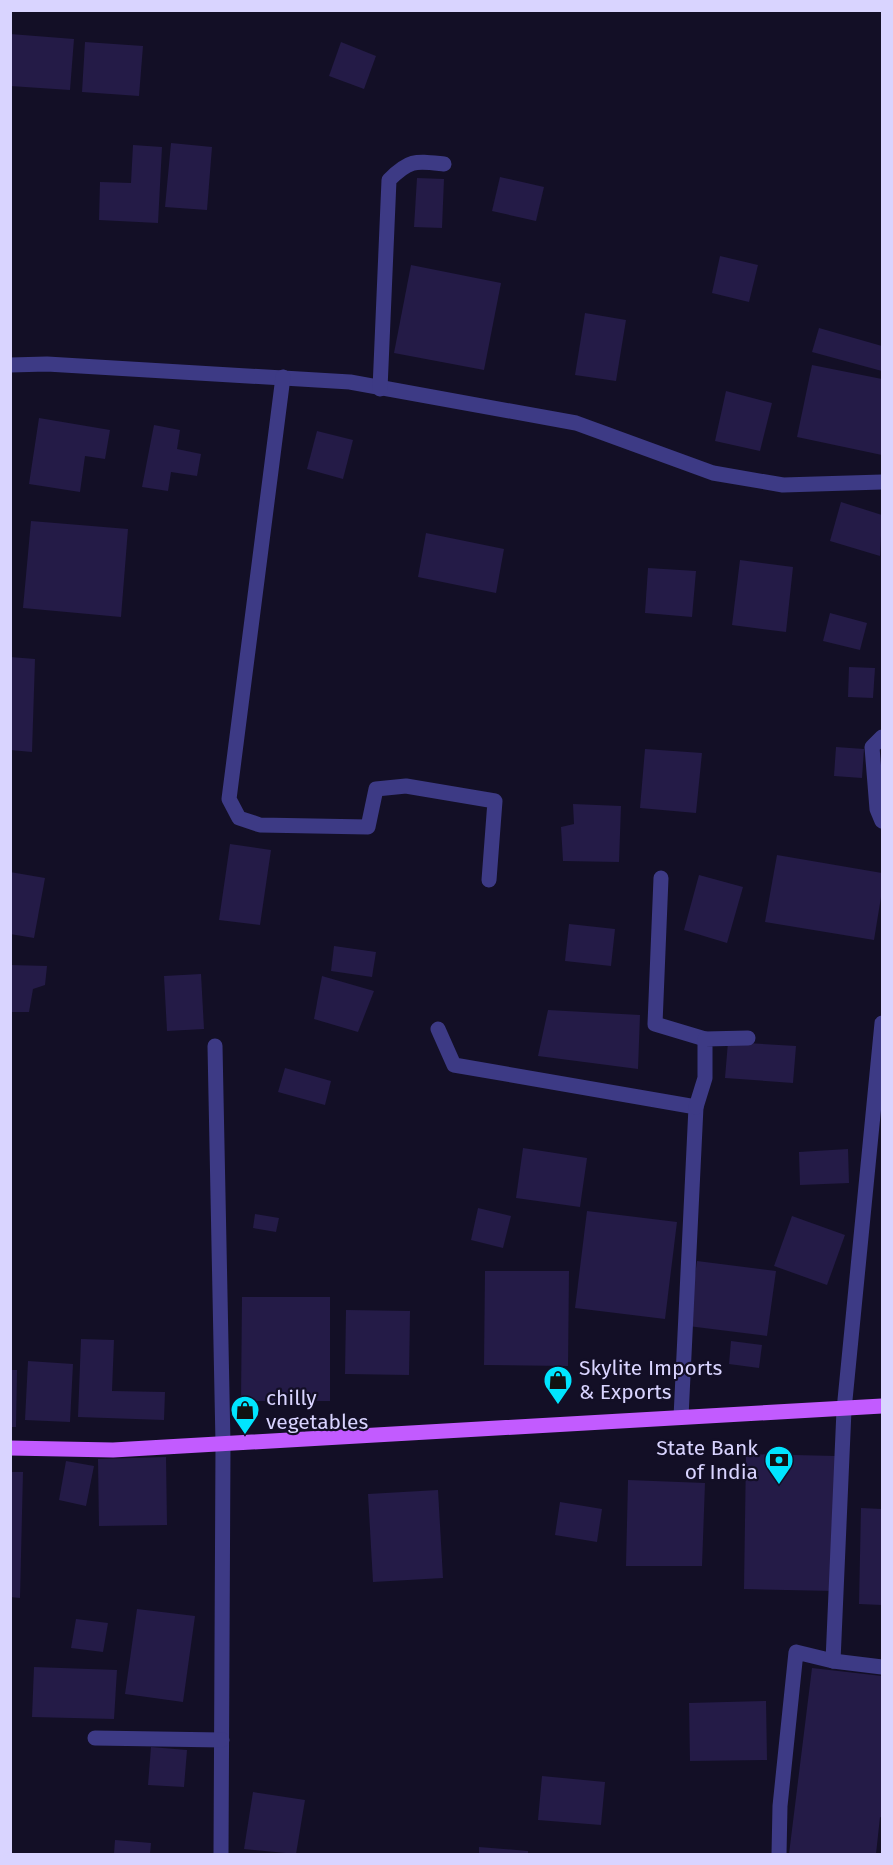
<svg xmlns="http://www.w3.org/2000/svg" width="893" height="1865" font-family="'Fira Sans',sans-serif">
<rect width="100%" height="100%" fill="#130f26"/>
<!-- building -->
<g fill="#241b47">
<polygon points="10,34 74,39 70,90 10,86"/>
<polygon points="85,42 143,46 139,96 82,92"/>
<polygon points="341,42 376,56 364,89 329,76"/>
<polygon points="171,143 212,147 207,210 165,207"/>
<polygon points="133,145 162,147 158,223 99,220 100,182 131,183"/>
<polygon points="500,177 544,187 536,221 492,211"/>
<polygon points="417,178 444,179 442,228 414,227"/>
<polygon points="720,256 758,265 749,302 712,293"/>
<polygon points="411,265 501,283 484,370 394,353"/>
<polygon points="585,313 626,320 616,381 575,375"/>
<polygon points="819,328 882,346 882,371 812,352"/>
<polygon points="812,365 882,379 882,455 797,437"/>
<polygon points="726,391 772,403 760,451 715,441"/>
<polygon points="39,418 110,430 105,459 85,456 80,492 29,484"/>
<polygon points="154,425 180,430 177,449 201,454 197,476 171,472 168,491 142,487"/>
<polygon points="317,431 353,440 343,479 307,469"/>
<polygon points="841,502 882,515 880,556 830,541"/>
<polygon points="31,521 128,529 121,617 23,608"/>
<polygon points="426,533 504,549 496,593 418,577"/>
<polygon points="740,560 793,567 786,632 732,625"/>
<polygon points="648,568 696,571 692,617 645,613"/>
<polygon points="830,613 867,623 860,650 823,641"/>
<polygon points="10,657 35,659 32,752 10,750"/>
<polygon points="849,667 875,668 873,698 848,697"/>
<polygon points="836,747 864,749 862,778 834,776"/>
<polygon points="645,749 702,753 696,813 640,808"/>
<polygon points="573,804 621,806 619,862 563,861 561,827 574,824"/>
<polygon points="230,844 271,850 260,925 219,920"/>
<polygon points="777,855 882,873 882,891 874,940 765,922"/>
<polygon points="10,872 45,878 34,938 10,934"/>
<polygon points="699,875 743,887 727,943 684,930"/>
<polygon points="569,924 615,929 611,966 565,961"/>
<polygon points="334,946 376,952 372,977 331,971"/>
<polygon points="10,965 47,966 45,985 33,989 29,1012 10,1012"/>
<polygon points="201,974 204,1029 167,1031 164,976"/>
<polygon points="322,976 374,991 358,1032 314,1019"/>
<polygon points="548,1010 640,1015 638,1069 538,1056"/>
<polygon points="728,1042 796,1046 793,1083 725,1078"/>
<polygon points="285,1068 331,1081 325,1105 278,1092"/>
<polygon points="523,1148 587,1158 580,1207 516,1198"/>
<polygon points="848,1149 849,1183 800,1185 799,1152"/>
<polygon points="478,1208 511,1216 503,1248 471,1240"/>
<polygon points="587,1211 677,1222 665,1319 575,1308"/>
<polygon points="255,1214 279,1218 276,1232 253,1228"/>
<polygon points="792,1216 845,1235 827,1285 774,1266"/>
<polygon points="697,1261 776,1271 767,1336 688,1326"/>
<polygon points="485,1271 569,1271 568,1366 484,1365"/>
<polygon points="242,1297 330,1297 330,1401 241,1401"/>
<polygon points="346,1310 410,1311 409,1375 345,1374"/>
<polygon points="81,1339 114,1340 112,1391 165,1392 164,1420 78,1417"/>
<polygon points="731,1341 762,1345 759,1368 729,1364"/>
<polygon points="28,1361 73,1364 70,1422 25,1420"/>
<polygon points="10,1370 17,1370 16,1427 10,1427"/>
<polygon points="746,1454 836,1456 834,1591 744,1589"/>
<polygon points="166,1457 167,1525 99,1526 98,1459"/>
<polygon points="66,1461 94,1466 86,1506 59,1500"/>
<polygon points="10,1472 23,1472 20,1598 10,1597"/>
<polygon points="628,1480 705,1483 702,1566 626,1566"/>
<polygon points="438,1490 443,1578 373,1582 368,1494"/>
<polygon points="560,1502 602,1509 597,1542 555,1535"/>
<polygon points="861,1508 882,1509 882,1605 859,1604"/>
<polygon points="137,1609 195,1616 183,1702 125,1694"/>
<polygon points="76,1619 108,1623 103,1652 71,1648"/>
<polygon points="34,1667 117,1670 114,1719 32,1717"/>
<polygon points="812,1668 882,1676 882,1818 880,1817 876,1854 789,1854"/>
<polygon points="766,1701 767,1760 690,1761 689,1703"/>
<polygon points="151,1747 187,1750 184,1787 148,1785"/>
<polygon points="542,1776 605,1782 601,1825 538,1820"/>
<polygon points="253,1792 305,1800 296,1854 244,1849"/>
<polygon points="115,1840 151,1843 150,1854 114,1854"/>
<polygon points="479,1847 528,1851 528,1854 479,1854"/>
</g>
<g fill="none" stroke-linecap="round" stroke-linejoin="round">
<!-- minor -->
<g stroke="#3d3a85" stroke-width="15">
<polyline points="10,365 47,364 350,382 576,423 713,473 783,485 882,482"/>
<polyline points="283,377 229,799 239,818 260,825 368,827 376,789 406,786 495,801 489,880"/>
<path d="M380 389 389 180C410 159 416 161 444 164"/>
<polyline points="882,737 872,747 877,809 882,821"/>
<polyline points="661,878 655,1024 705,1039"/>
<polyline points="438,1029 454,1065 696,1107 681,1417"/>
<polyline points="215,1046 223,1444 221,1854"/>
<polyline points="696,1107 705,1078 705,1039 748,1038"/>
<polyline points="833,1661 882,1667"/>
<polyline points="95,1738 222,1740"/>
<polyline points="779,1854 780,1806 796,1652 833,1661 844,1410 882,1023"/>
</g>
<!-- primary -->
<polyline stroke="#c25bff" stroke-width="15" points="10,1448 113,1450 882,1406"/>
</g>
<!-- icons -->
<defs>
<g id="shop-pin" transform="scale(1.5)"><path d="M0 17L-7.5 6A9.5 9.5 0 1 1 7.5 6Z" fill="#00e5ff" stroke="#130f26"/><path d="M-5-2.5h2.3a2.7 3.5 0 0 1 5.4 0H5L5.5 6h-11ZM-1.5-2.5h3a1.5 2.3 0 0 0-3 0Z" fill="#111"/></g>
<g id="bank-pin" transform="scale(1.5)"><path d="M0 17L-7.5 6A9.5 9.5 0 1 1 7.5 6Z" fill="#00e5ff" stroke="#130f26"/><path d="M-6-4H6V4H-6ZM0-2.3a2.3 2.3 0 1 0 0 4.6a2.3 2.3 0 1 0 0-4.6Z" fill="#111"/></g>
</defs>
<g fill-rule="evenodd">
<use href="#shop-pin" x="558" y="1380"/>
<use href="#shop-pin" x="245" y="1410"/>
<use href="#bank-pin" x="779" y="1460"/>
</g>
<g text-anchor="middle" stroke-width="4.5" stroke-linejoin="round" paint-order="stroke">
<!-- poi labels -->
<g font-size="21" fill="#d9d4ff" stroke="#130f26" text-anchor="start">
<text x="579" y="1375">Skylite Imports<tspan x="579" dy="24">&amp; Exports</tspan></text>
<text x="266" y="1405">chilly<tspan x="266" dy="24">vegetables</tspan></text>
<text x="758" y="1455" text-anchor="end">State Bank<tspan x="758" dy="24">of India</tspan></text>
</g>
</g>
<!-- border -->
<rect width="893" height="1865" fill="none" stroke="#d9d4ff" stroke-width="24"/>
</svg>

TASK DESCRIPTION >>
The whole listing, minus its images, should be repeated exactly.

OUTPUT OF THE EXERCISE >>
<svg xmlns="http://www.w3.org/2000/svg" width="893" height="1865" font-family="'Fira Sans',sans-serif">
<rect width="100%" height="100%" fill="#130f26"/>
<!-- building -->
<g fill="#241b47">
<polygon points="10,34 74,39 70,90 10,86"/>
<polygon points="85,42 143,46 139,96 82,92"/>
<polygon points="341,42 376,56 364,89 329,76"/>
<polygon points="171,143 212,147 207,210 165,207"/>
<polygon points="133,145 162,147 158,223 99,220 100,182 131,183"/>
<polygon points="500,177 544,187 536,221 492,211"/>
<polygon points="417,178 444,179 442,228 414,227"/>
<polygon points="720,256 758,265 749,302 712,293"/>
<polygon points="411,265 501,283 484,370 394,353"/>
<polygon points="585,313 626,320 616,381 575,375"/>
<polygon points="819,328 882,346 882,371 812,352"/>
<polygon points="812,365 882,379 882,455 797,437"/>
<polygon points="726,391 772,403 760,451 715,441"/>
<polygon points="39,418 110,430 105,459 85,456 80,492 29,484"/>
<polygon points="154,425 180,430 177,449 201,454 197,476 171,472 168,491 142,487"/>
<polygon points="317,431 353,440 343,479 307,469"/>
<polygon points="841,502 882,515 880,556 830,541"/>
<polygon points="31,521 128,529 121,617 23,608"/>
<polygon points="426,533 504,549 496,593 418,577"/>
<polygon points="740,560 793,567 786,632 732,625"/>
<polygon points="648,568 696,571 692,617 645,613"/>
<polygon points="830,613 867,623 860,650 823,641"/>
<polygon points="10,657 35,659 32,752 10,750"/>
<polygon points="849,667 875,668 873,698 848,697"/>
<polygon points="836,747 864,749 862,778 834,776"/>
<polygon points="645,749 702,753 696,813 640,808"/>
<polygon points="573,804 621,806 619,862 563,861 561,827 574,824"/>
<polygon points="230,844 271,850 260,925 219,920"/>
<polygon points="777,855 882,873 882,891 874,940 765,922"/>
<polygon points="10,872 45,878 34,938 10,934"/>
<polygon points="699,875 743,887 727,943 684,930"/>
<polygon points="569,924 615,929 611,966 565,961"/>
<polygon points="334,946 376,952 372,977 331,971"/>
<polygon points="10,965 47,966 45,985 33,989 29,1012 10,1012"/>
<polygon points="201,974 204,1029 167,1031 164,976"/>
<polygon points="322,976 374,991 358,1032 314,1019"/>
<polygon points="548,1010 640,1015 638,1069 538,1056"/>
<polygon points="728,1042 796,1046 793,1083 725,1078"/>
<polygon points="285,1068 331,1081 325,1105 278,1092"/>
<polygon points="523,1148 587,1158 580,1207 516,1198"/>
<polygon points="848,1149 849,1183 800,1185 799,1152"/>
<polygon points="478,1208 511,1216 503,1248 471,1240"/>
<polygon points="587,1211 677,1222 665,1319 575,1308"/>
<polygon points="255,1214 279,1218 276,1232 253,1228"/>
<polygon points="792,1216 845,1235 827,1285 774,1266"/>
<polygon points="697,1261 776,1271 767,1336 688,1326"/>
<polygon points="485,1271 569,1271 568,1366 484,1365"/>
<polygon points="242,1297 330,1297 330,1401 241,1401"/>
<polygon points="346,1310 410,1311 409,1375 345,1374"/>
<polygon points="81,1339 114,1340 112,1391 165,1392 164,1420 78,1417"/>
<polygon points="731,1341 762,1345 759,1368 729,1364"/>
<polygon points="28,1361 73,1364 70,1422 25,1420"/>
<polygon points="10,1370 17,1370 16,1427 10,1427"/>
<polygon points="746,1454 836,1456 834,1591 744,1589"/>
<polygon points="166,1457 167,1525 99,1526 98,1459"/>
<polygon points="66,1461 94,1466 86,1506 59,1500"/>
<polygon points="10,1472 23,1472 20,1598 10,1597"/>
<polygon points="628,1480 705,1483 702,1566 626,1566"/>
<polygon points="438,1490 443,1578 373,1582 368,1494"/>
<polygon points="560,1502 602,1509 597,1542 555,1535"/>
<polygon points="861,1508 882,1509 882,1605 859,1604"/>
<polygon points="137,1609 195,1616 183,1702 125,1694"/>
<polygon points="76,1619 108,1623 103,1652 71,1648"/>
<polygon points="34,1667 117,1670 114,1719 32,1717"/>
<polygon points="812,1668 882,1676 882,1818 880,1817 876,1854 789,1854"/>
<polygon points="766,1701 767,1760 690,1761 689,1703"/>
<polygon points="151,1747 187,1750 184,1787 148,1785"/>
<polygon points="542,1776 605,1782 601,1825 538,1820"/>
<polygon points="253,1792 305,1800 296,1854 244,1849"/>
<polygon points="115,1840 151,1843 150,1854 114,1854"/>
<polygon points="479,1847 528,1851 528,1854 479,1854"/>
</g>
<g fill="none" stroke-linecap="round" stroke-linejoin="round">
<!-- minor -->
<g stroke="#3d3a85" stroke-width="15">
<polyline points="10,365 47,364 350,382 576,423 713,473 783,485 882,482"/>
<polyline points="283,377 229,799 239,818 260,825 368,827 376,789 406,786 495,801 489,880"/>
<path d="M380 389 389 180C410 159 416 161 444 164"/>
<polyline points="882,737 872,747 877,809 882,821"/>
<polyline points="661,878 655,1024 705,1039"/>
<polyline points="438,1029 454,1065 696,1107 681,1417"/>
<polyline points="215,1046 223,1444 221,1854"/>
<polyline points="696,1107 705,1078 705,1039 748,1038"/>
<polyline points="833,1661 882,1667"/>
<polyline points="95,1738 222,1740"/>
<polyline points="779,1854 780,1806 796,1652 833,1661 844,1410 882,1023"/>
</g>
<!-- primary -->
<polyline stroke="#c25bff" stroke-width="15" points="10,1448 113,1450 882,1406"/>
</g>
<!-- icons -->
<defs>
<g id="shop-pin" transform="scale(1.5)"><path d="M0 17L-7.5 6A9.5 9.5 0 1 1 7.5 6Z" fill="#00e5ff" stroke="#130f26"/><path d="M-5-2.5h2.3a2.7 3.5 0 0 1 5.4 0H5L5.5 6h-11ZM-1.5-2.5h3a1.5 2.3 0 0 0-3 0Z" fill="#111"/></g>
<g id="bank-pin" transform="scale(1.5)"><path d="M0 17L-7.5 6A9.5 9.5 0 1 1 7.5 6Z" fill="#00e5ff" stroke="#130f26"/><path d="M-6-4H6V4H-6ZM0-2.3a2.3 2.3 0 1 0 0 4.6a2.3 2.3 0 1 0 0-4.6Z" fill="#111"/></g>
</defs>
<g fill-rule="evenodd">
<use href="#shop-pin" x="558" y="1380"/>
<use href="#shop-pin" x="245" y="1410"/>
<use href="#bank-pin" x="779" y="1460"/>
</g>
<g text-anchor="middle" stroke-width="4.5" stroke-linejoin="round" paint-order="stroke">
<!-- poi labels -->
<g font-size="21" fill="#d9d4ff" stroke="#130f26" text-anchor="start">
<text x="579" y="1375">Skylite Imports<tspan x="579" dy="24">&amp; Exports</tspan></text>
<text x="266" y="1405">chilly<tspan x="266" dy="24">vegetables</tspan></text>
<text x="758" y="1455" text-anchor="end">State Bank<tspan x="758" dy="24">of India</tspan></text>
</g>
</g>
<!-- border -->
<rect width="893" height="1865" fill="none" stroke="#d9d4ff" stroke-width="24"/>
</svg>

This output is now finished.